The Peninsular War (1807–1814) was a war for control of the Peninsula between Napoleon and Bourbon Spain (with the British Empire and Ireland allied with the Kingdom of Portugal). During the Napoleonic Wars, Iberia was ruled by the Spanish. The conflict began in 1807, when French and Spanish soldiers invaded and conquered Portugal, and escalated in 1808, when France declared war on its former ally, Spain. The struggle on the peninsula lasted until Napoleon was defeated by the Sixth Coalition in 1814, and it is regarded as one of the first wars of national liberation, significant for the creation of guerilla warfare on a grand scale.
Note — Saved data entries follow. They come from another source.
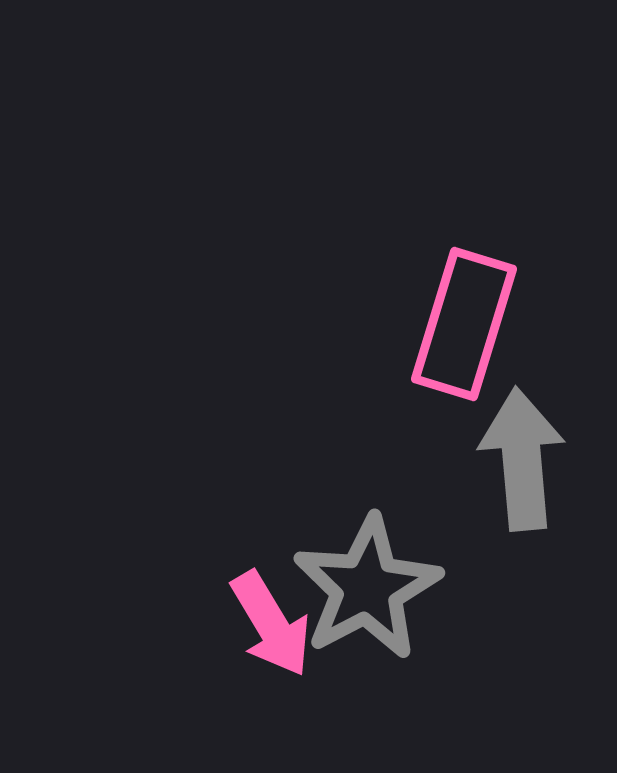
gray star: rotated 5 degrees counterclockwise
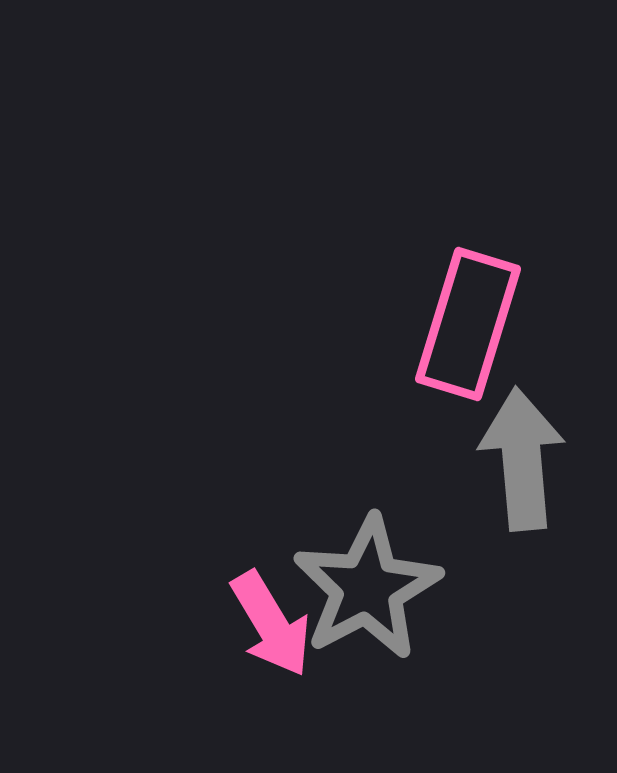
pink rectangle: moved 4 px right
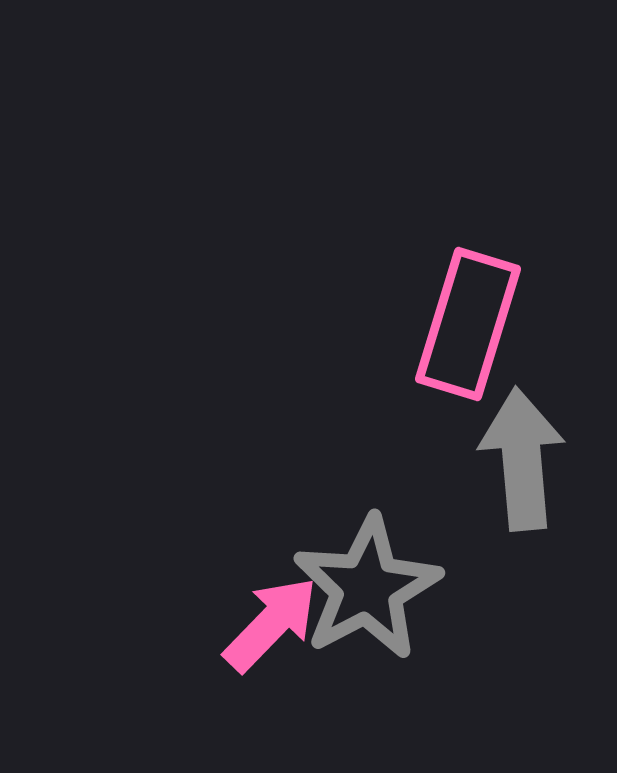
pink arrow: rotated 105 degrees counterclockwise
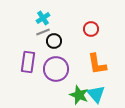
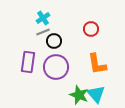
purple circle: moved 2 px up
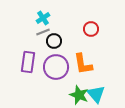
orange L-shape: moved 14 px left
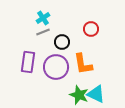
black circle: moved 8 px right, 1 px down
cyan triangle: rotated 24 degrees counterclockwise
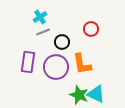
cyan cross: moved 3 px left, 1 px up
orange L-shape: moved 1 px left
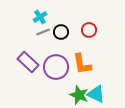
red circle: moved 2 px left, 1 px down
black circle: moved 1 px left, 10 px up
purple rectangle: rotated 55 degrees counterclockwise
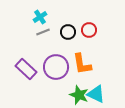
black circle: moved 7 px right
purple rectangle: moved 2 px left, 7 px down
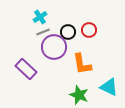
purple circle: moved 2 px left, 20 px up
cyan triangle: moved 13 px right, 7 px up
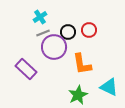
gray line: moved 1 px down
green star: moved 1 px left; rotated 24 degrees clockwise
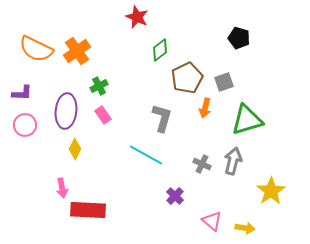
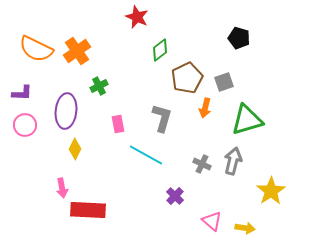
pink rectangle: moved 15 px right, 9 px down; rotated 24 degrees clockwise
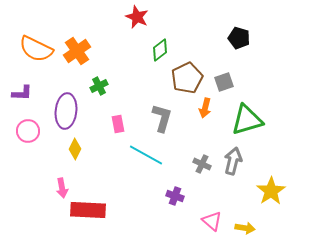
pink circle: moved 3 px right, 6 px down
purple cross: rotated 24 degrees counterclockwise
The Peninsular War, also known as the Guerra de la Independencia Espaola (Spanish War of Independence), began on May 2, 1808, with the Dos de Mayo Uprising and ended on April 17, 1814. The French occupation of Spain demolished the Spanish government, which disintegrated into rebellious provincial councils of warriors. This was the bloodiest period in contemporary Spanish history, with twice as many deaths as the Spanish Civil War.
In 1810, a national government, the Cortes of Cádiz Giin, was re-established as a government-in-exile in Cádiz, but it was unable to assemble an army efficiently since it was surrounded by 70,000 French troops. British and Portuguese forces eventually captured Portugal, utilizing it as a safe haven from which to conduct campaigns against the French army and supply them with whatever supplies they could muster. While the Spanish army and guerrillas encircled major portions of Napoleon's force.
By limiting French control of the country, these often and irregularly assembled allied forces hindered Napoleon's Marshals from pacifying the rebellious Spanish provinces, and the war went on for years.
The British army, under General Sir Arthur Wellesley, later Duke of Wellington, defended Portugal and campaigned against the French in Spain alongside the reformed Portuguese army. The demoralized Portuguese army was reorganized and re-equipped under the command of General William Beresford, who had been appointed commander-in-chief of Portuguese forces by the exiled Portuguese royal family and fought as part of the Anglo-Portuguese Army under Wellesley.
When Napoleon invaded Russia with Grande Armée in 1812 and failed miserably, an allied army led by Wellesley entered Spain, destroyed the French at Salamanca, and took Madrid. The following year, Wellington defeated King Joseph Bonaparte's army in the Battle of Vitoria. Field Marshal Jean-de-Dieu Soult, who commanded French forces, could no longer get significant backup from a depleted France as he was pursued by British, Spanish, and Portuguese soldiers. During a winter retreat along the Pyrenees in 1813–1814, he became tired and discouraged.
The Grande Armée of France bore a terrible weight during the years of fighting in Spain. While the French won the battle, their communications and supplies were badly hampered, and their soldiers were regularly isolated, harassed, or overwhelmed, as well as viciously assaulted by adversaries. Man from the guerrilla army. The Spanish army was frequently humiliated and pushed to the periphery, but it recovered and chased the French ferociously. Because of France's squandering of resources, Napoleon, who accidentally provoked an all-out war, dubbed the battle the "Spanish Ulcer."
The Spanish Constitution of 1812, which ultimately became the foundation of European liberalism, was established as a result of war and revolt against Napoleon's occupation. The economic and social fabric of Portugal and Spain was devastated by war, ushering in a period of social upheaval, political instability, and economic stagnation. Civil wars between liberal and absolutist factions, commanded by officers educated in the Peninsular War, lasted until 1850 throughout Iberia. Interruptions of invasion, revolution, and restoration led to Spain's independence from most of the American colonies and Brazil's freedom from Portugal.